Seventeen orchid species were recorded during expeditions in 1996 and 1997, including black orchid (Paphiopedilum wardii), ivory-colored cymbidium (Cymbidium eburneum), aloe-leafed cymbidium (Cymbidium aloifolium), Aerides falcata, Arundina graminifolia, Bulbophyllum odoratissimum, Dendrobium hercoglossum, charming dendrobium (Dendrobium pulchellum), pinecone-like raceme dendrobium (Dendrobium thyrsiflorum) and Phaius tankervilleae.

=== Mammals ===
During expeditions in 1996 and 1997, a new muntjac species, the leaf muntjac (Muntiacus putaoensis), was discovered in lowland forest of Hkakaborazi Protected Area. Local hunters reported blue sheep (Pseudois nayaur), red serow (Capricornis rubidus) and takin (Budorcas taxicolor) to occur in the foothills of Hkakabo Razi mountain.
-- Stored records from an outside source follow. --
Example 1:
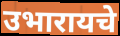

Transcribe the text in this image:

उभारायचे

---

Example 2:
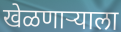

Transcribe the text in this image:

खेळणाऱ्याला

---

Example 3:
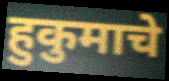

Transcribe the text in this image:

हुकुमाचे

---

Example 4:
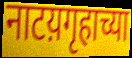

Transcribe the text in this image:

नाटय़गृहाच्या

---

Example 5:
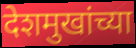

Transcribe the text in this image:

देशमुखांच्याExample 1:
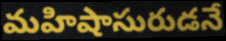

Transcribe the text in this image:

మహిషాసురుడనే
Red goral (Naemorhedus baileyi) was sighted.
During surveys between May 2002 and May 2003, Indian muntjac (Muntiacus muntjac), leaf muntjac, wild boar (Sus scrofa), mainland serow (Capricornis milneedwardsii), stump-tailed macaque (Macaca arctoides), rhesus macaque (M. mulatta), capped langur (Trachypithecus pileatus), western hoolock gibbon (Hoolock hoolock), Malayan porcupine (Hystrix brachyura), brush-tailed porcupine (Atherurus macrourus), Asiatic golden cat (Catopuma temminkii), sun bear (Helarctos malayanus), dhole (Cuon alpinus), binturong (Arctictis binturong), masked palm civet (Paguma larvata), hog badger (Arctonyx collaris) and orange-bellied Himalayan squirrel (Dremomys lokriah) were recorded.
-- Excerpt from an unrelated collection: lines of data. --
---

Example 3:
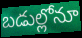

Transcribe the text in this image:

బడుల్లోనూ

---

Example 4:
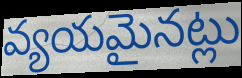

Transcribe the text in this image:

వ్యయమైనట్లు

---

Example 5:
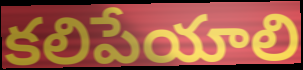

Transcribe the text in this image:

కలిపేయాలి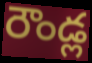
రౌండ్లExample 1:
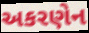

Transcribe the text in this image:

અકરણેન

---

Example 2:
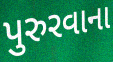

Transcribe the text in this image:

પુરુરવાના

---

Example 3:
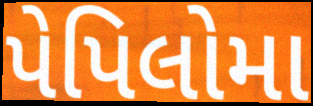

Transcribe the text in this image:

Wildlife recorded during camera trapping surveys in 2003 and 2004 comprised yellow-throated marten (Martes flavigula), spotted linsang (Prionodon pardicolor), Chinese ferret-badger (Melogale moschata), clouded leopard (Neofelis nebulosa), marbled cat (Pardofelis marmorata) and leopard cat (Prionailurus bengalensis).

===Birds===
Among the 160 bird species sighted during a survey in spring 1997 were crested serpent eagle (Spilornis cheela), Indian paradise flycatcher (Terpsiphone paradisi), Kalij pheasant (Lophura leucomelanos), Himalayan monal (Lophophorus impejanus), rufous-necked hornbill (Aceros nipalensis), great hornbill (Buceros bicornis), wreathed hornbill (Rhyticeros undulatus), Oriental pied hornbill (Anthracoceros albirostris), great barbet (Psilopogon virens), golden-throated barbet (P. franklinii), blue-throated barbet (P. asiaticus), ibisbill (Ibidorhyncha struthersii), rosy minivet (Pericrocotus roseus), scarlet minivet (P. speciosus), red-whiskered bulbul (Pycnonotus jocosus), common emerald dove (Chalcophaps indica), rufous treepie (Dendrocitta vagabunda), red-headed trogon (Harpactes erythrocephalus), maroon oriole (Oriolus traillii), Asian fairy-bluebird (Irena puella), golden babbler (Cyanoderma chrysaea), rusty-naped pitta (Hydrornis oatesi) and purple sunbird (Cinnyris asiaticus).
In 2005, the Naung Mung scimitar babbler (Jabouilleia naungmungensis) was described based on three zoological specimens collected southwest of Hkakaborazi National Park in disturbed primary forest at an elevation of 1770 ft.